Reserve for Obsolescence
Significant management judgment is required to determine the reserve for
obsolete or excess inventory. The Company currently considers inventory
quantities greater than a one-year supply based on current year activity as well
as any additional specifically identified inventory to be excess. The Company
also provides for the total value of inventories that are determined to be
obsolete based on criteria such as customer demand and changing technologies. At
June 30, 2008, and September 30, 2007, the inventory reserves for continuing
operations were $70 and $551, respectively. All remaining FCP inventory, $802,
has been fully reserved for. Changes in strategic direction, such as
discontinuance or expansion of product lines, changes in technology or changes
in market conditions, could result in significant changes in required reserves.
Goodwill
The Company evaluates the fair value and recoverability of the goodwill whenever
events or changes in circumstances indicate the carrying value of the asset may
not be recoverable or at least annually. In determining fair value and
recoverability, the Company makes projections regarding future cash flows. These
projections are based on assumptions and estimates of growth rates for the
related business segment, anticipated future economic conditions, and the
assignment of discount rates relative to risk associated with companies in
similar industries and estimates of terminal values. An impairment loss is
assessed and recognized in operating earnings when the fair value of the asset
is less than its carrying amount.
Income Taxes
The Company recognizes deferred tax assets and liabilities based on the
differences between the financial statement carrying amounts and the tax bases
of assets and liabilities. Currently, the Company has significant deferred tax
assets principally related to the carryforward of net operating losses. Deferred
tax assets are reviewed regularly for recoverability, and when necessary,
valuation allowances are established based on historical tax losses, projected
future taxable income, and expected timing of reversals of existing temporary
differences. Valuation allowances have been provided for all deferred tax
assets, as management makes assessments about the realizability of such deferred
tax assets. Changes in the Company's expectations could result in significant
adjustments to the valuation allowances, which would significantly impact the
Company's results of operations.
Forward Looking Information
The Company includes certain estimates, projections and other forward-looking
statements within the meaning of section 27A of the Securities Act of 1933 and
section 21E of the Securities Exchange Act of 1934 in its reports and in other
publicly available material. Statements regarding expectations, including
performance assumptions and estimates relating to capital requirements, as well
as other statements that are not historical facts, are forwarding-looking
statements.
These statements reflect management's judgments based on currently available
information and involve a number of risks and uncertainties that could cause
actual results to differ materially from those in the forward-looking
statements. With respect to these forward-looking statements, management has
made assumptions regarding, among other things, customer growth and retention,
pricing, operating costs and the economic environment.

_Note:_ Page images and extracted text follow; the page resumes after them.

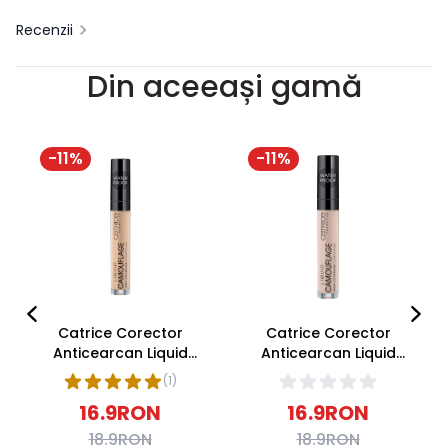
Recenzii
Din aceeași gamă
-
11
%
-
11
%
Catrice Corector
Catrice Corector
Anticearcan Liquid
Anticearcan Liquid
Camouflage Concealer
Camouflage Concealer
(
1
)
015 Honey 5ml
005 Light 5ml
16.9
RON
16.9
RON
18.9
RON
18.9
RON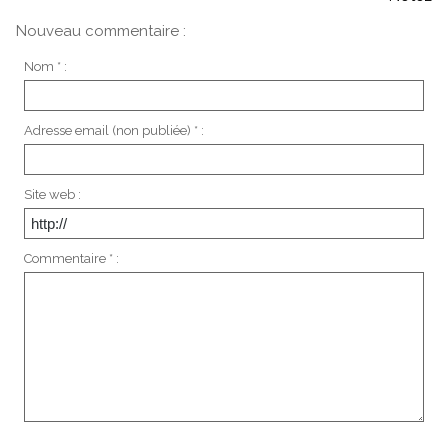
Nouveau commentaire :
Nom * :
Adresse email (non publiée) * :
Site web :
Commentaire * :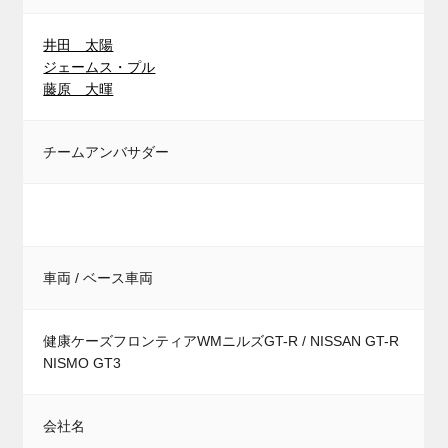
井田 太陽
ジェームス・プル
藤原 大暉
チームアンバサダー
車両 / ベース車両
健康ケーズフロンティアWMニルズGT-R / NISSAN GT-R
NISMO GT3
会社名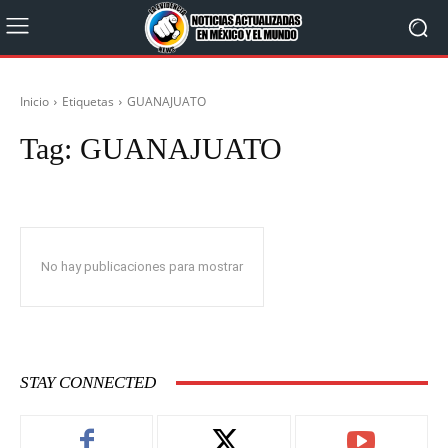
Inicio
Etiquetas
GUANAJUATO
Tag:
GUANAJUATO
No hay publicaciones para mostrar
STAY CONNECTED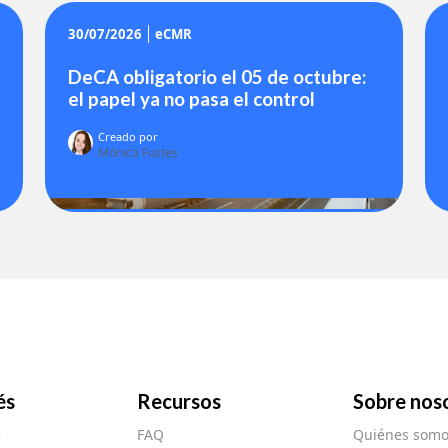
30/07/2026
eCMR
DeCA obligatorio el 05 de octubre:
el papel ya no pasa el control
Creado por
Mónica Fustes
és
Recursos
Sobre nos
e
FAQ
Quiénes somo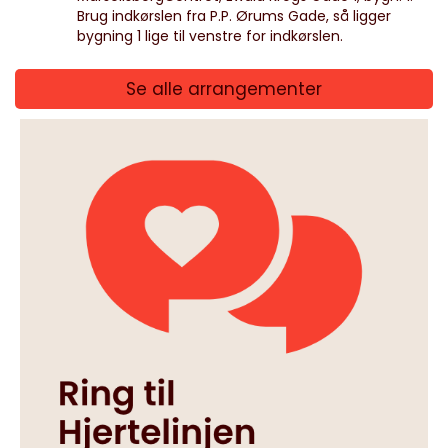
Brug indkørslen fra P.P. Ørums Gade, så ligger
bygning 1 lige til venstre for indkørslen.
Se alle arrangementer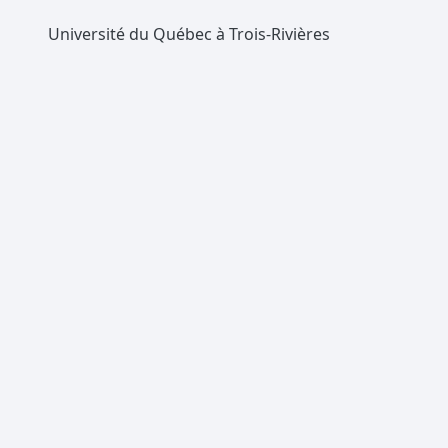
Université du Québec à Trois-Rivières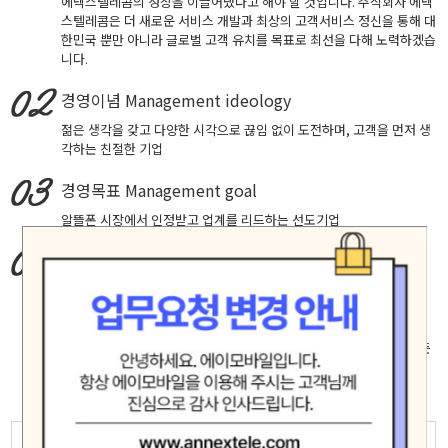
에넥스텔레콤의 성장을 이끌어냈다고 해야 할 것입니다. 주식회사 에넥
스텔레콤은 더 새로운 서비스 개발과 최상의 고객서비스 정신을 통해 대
한민국 뿐만 아니라 글로벌 고객 유치를 목표로 최선을 다해 노력하겠습
니다.
경영이념
Management ideology
젊은 생각을 갖고 다양한 시각으로 끊임 없이 도전하며, 고객을 먼저 생
각하는 친절한 기업
경영목표
Management goal
알뜰폰 시장에서 인정받고 업계를 리드하는 선도기업
핵심가치
Core Values
창의적 도전, 실패에 안주하지 않고 성공을 확신하는 자세로 최고에 도
전합니다.
고객중심, 고객의 입장에서 생각하고 배려하며 진심으로 소통합니다.
책임과 헌신, 신뢰 존중 배려가 깃든 마음으로 직원 제휴사 고객등 모든
인연을 소중히 여기며 공정하고 바르게 행동합니다.
모험(Adventure)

The words "estimate", "project", "intend", "expect", "believe", "target" and similar expressions are intended to identify forward-looking statements. Forward-looking statements are found throughout Management's Discussion and Analysis. The reader should not place undue reliance on forward-looking statements, which speak only as of the date of this report. The Company is not obligated to and expressly disclaims any obligation to publicly release any revisions to forward-looking statements to reflect events after the date of this report or unforeseen events. Other risks and uncertainties are discussed in Exhibit 99 to the Company's Annual Report on Form 10-K for the fiscal year ended September 30, 2007 which is hereby incorporated by reference.